Lexus announced it will debut the Kinetic Seat Concept at the 2016 Paris Motor Show. The upholstery is made form synthetic protein-based faux genetically engineered spider silk in a web pattern. It looks cools and should feel cool. It’s looks like an Aeron chair decorated for Halloween.
In humans, the spine acts to stabilize the head. It allows the pelvis and chest to rotate in opposite directions, stabilizing movement of the head even while walking or jogging. In order to recreate this movement in car seats, the seat cushion and back rest were designed to move kinetically with occupant weight and external forces. Thus, simply sitting in the seat helps stabilize head movement caused by vehicle motion, keeping the field of vision steady. This reduces the burden on occupants, improving ease of driving and comfort.

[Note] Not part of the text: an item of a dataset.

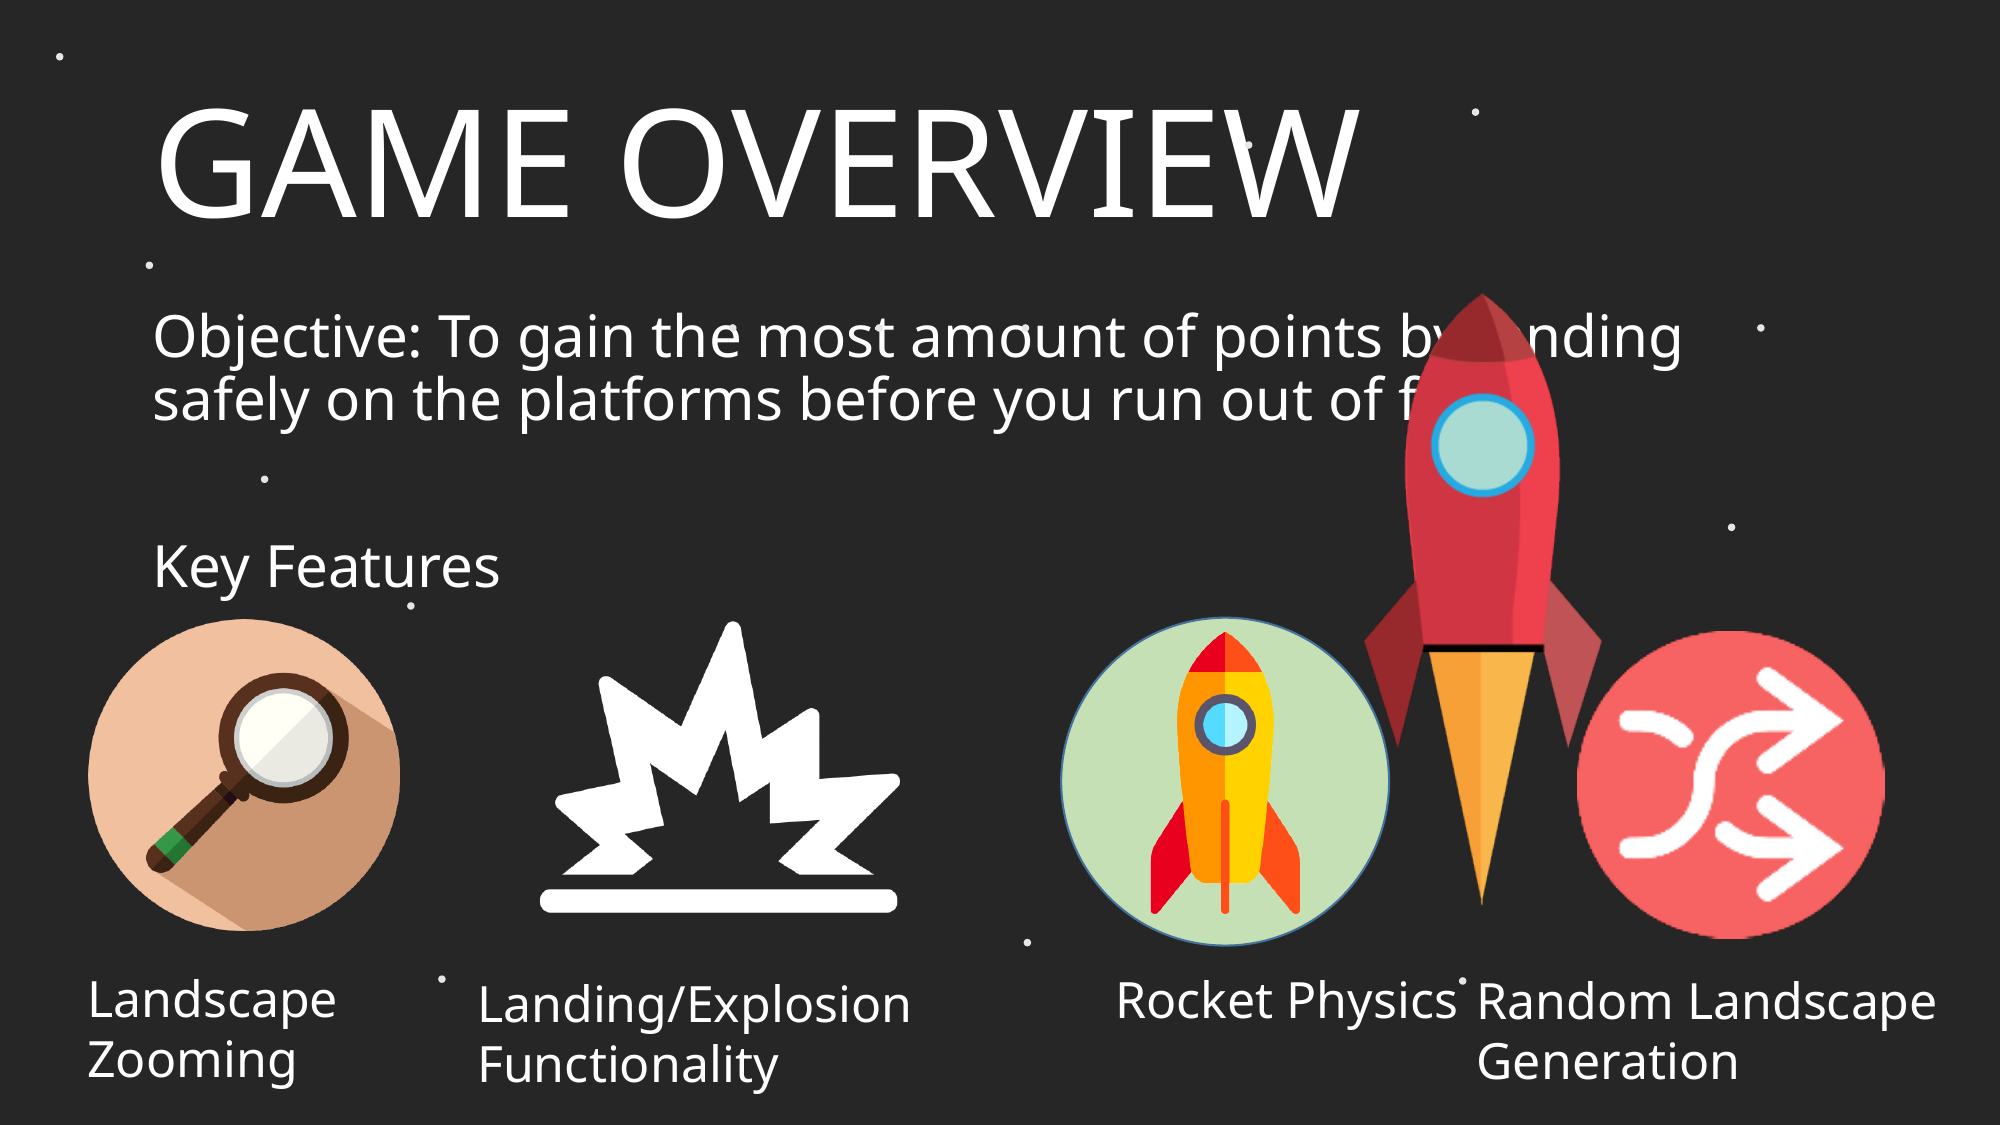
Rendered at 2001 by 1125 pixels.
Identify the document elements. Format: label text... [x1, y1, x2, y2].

The seat frame “upholstery” comprises a spider web-pattern net with threads that spread out radially from the center of the back rest. The net is sufficiently flexible to closely fit body shape, dispersing the load to help make it possible to sit comfortably for prolonged periods. The center of the back rest is at shoulder blade height, which induces rotational movement of the chest around the seat’s pivotal axis. This helps to stabilize the head and thus helps to ensure a high level of support. The seat has also been made slimmer, making the overall car lighter in weight.

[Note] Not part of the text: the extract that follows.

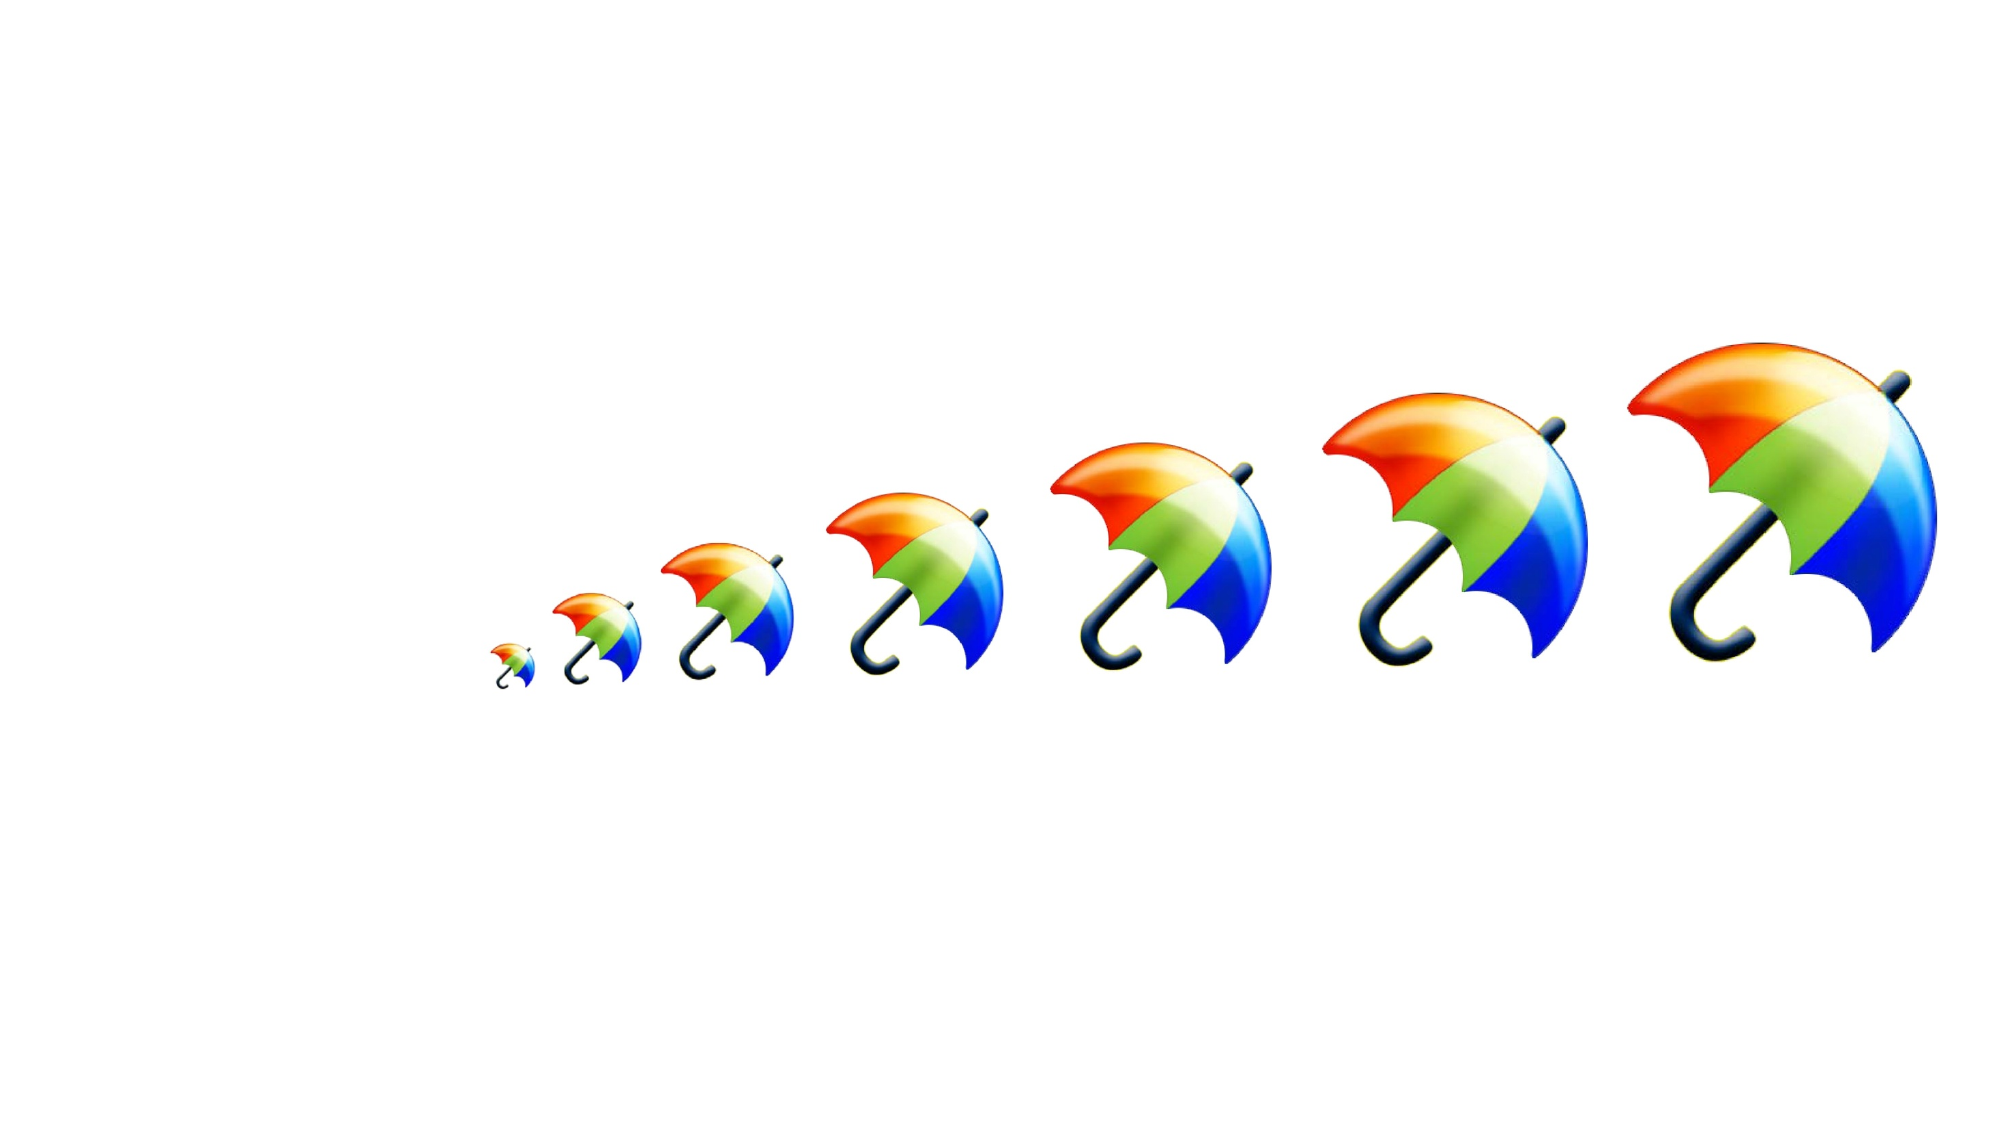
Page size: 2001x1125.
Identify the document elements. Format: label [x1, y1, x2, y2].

The threads at the back rest of the spider web-pattern construction are made from environmentally-conscious synthetic spider silk materials* instead of petroleum-derived materials. The main component of this material is protein, which is created through microbial fermentation, then spun and processed into a new material offering superior shock absorbance properties. The greatest property of spider silk is its incredible toughness. This material has the equivalent strength of carbon fiber, but an amazing 40 times the toughness. The seat is covered with QMONOS material developed by Spiber Inc.
The artificial spider silk produced at Spiber is optimized through four processes. First, the silk-producing regions of the spider’s genome are analyzed. Spiber then artificially synthesize a gene to maximize strength, elasticity, and the potential for industrial productivity using genetic engineering techniques. Second, Spiber introduce this recombinant gene into a microbe and culture it. They then separate the spider silk protein from the host microbes. Third, the resulting protein is refined and spun into a fiber. Finally, this fiber is then used in the development of a variety of products and the resulting properties are examined. The results of these examinations, including productivity and fiber properties, are stored in a database, and this hypothesis-driven trial and error knowledge is used in the next series of development. In this way, each iteration of the material becomes more and more refined as each generation of research progresses.